In this way, the Church is not based upon a common unity set down by human organisations, constitutions, customs, common languages, or even similar rules, but it’s united through a common confession of faith in the one Triune God through the power of the Holy Spirit, even if that one confession is spoken in different languages and in different denominations.

The Holy Spirit came at Pentecost, not so we would have an experience to copy, but so that all people may believe God’s word has been fulfilled and we’re now all being told about the glory of God and his wonderful acts through Jesus Christ his Son.

We don’t have to have a flame on our head, or be able to speak in different languages, in order to have the Holy Spirit.

We have the Holy Spirit when we’re able to speak or sing God’s praises. We have the Holy Spirit when we’re able to pray to God, even in times of doubt. We have the Holy Spirit when we’re able to call on the Lord’s name, and because of this we’re comforted to know we will be saved, for everyone who calls on the name of the Lord will be saved.

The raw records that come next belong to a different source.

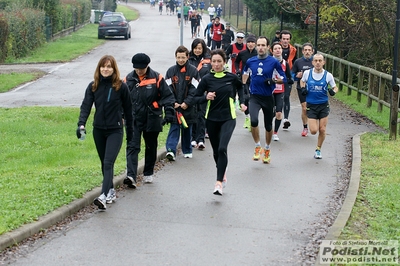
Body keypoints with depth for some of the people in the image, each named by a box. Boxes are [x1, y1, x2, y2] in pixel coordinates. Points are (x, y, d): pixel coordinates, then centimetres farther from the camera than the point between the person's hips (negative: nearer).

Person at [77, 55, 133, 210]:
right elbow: (86, 106, -7)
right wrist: (81, 124, -24)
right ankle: (111, 191, 29)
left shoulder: (121, 87, -6)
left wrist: (130, 132, 5)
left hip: (115, 130, -4)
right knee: (104, 163, 14)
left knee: (108, 163, -16)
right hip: (98, 130, 4)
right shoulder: (93, 86, 2)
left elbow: (128, 110, 1)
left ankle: (103, 197, -26)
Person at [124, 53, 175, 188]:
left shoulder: (157, 78, -5)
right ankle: (131, 176, -19)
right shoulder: (129, 79, 1)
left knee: (151, 147, 13)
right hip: (134, 119, 0)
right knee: (132, 146, -11)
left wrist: (169, 112, -12)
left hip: (152, 119, 0)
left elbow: (167, 96, -3)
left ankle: (148, 174, 29)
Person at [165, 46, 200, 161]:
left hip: (188, 107, 0)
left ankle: (187, 151, 24)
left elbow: (195, 90, -6)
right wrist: (173, 102, -12)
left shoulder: (193, 71, -2)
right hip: (174, 106, 0)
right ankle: (171, 150, -15)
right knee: (174, 127, -6)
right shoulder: (170, 71, 4)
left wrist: (187, 102, -15)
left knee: (187, 129, 11)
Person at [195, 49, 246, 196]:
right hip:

The Holy Spirit is still being poured out today so that you and I and the people around us may hear what God has done in our own language. The Holy Spirit is poured out on us when we’re baptised, when we hear God’s Word, when we hear his words of grace and forgiveness, when we receive the Lord’s Supper, and when we pray through the power of the Holy Spirit.

The Holy Spirit is active when we hear how Scripture has been fulfilled in Jesus Christ and in the pouring out of his Spirit to all people. The Holy Spirit is active among us in his word and in his precious sacraments as channels of God’s forgiveness, love, peace and hope. The Holy Spirit is active as he leads us to glorify the Father and the Son by telling others what God’s done for us.

The Holy Spirit continues to call us, make us holy, enlighten us, and unite us so that we may glorify God the Son and the Father who sent him. We have the Holy Spirit because we’ve been led to praise God’s mighty deeds in his Son.

Therefore, whenever you’re asked “Do you have the Holy Spirit?” you can boldly say “Yes!”

We have the Holy Spirit so we may call on God’s name in prayer and praise – with or without any super shows of spirituality or being able to speak in different tongues.

May the Holy Spirit continue to guide us, comfort us, and lead us this week to tell of what God has done for us and for all people through Jesus Christ. Amen!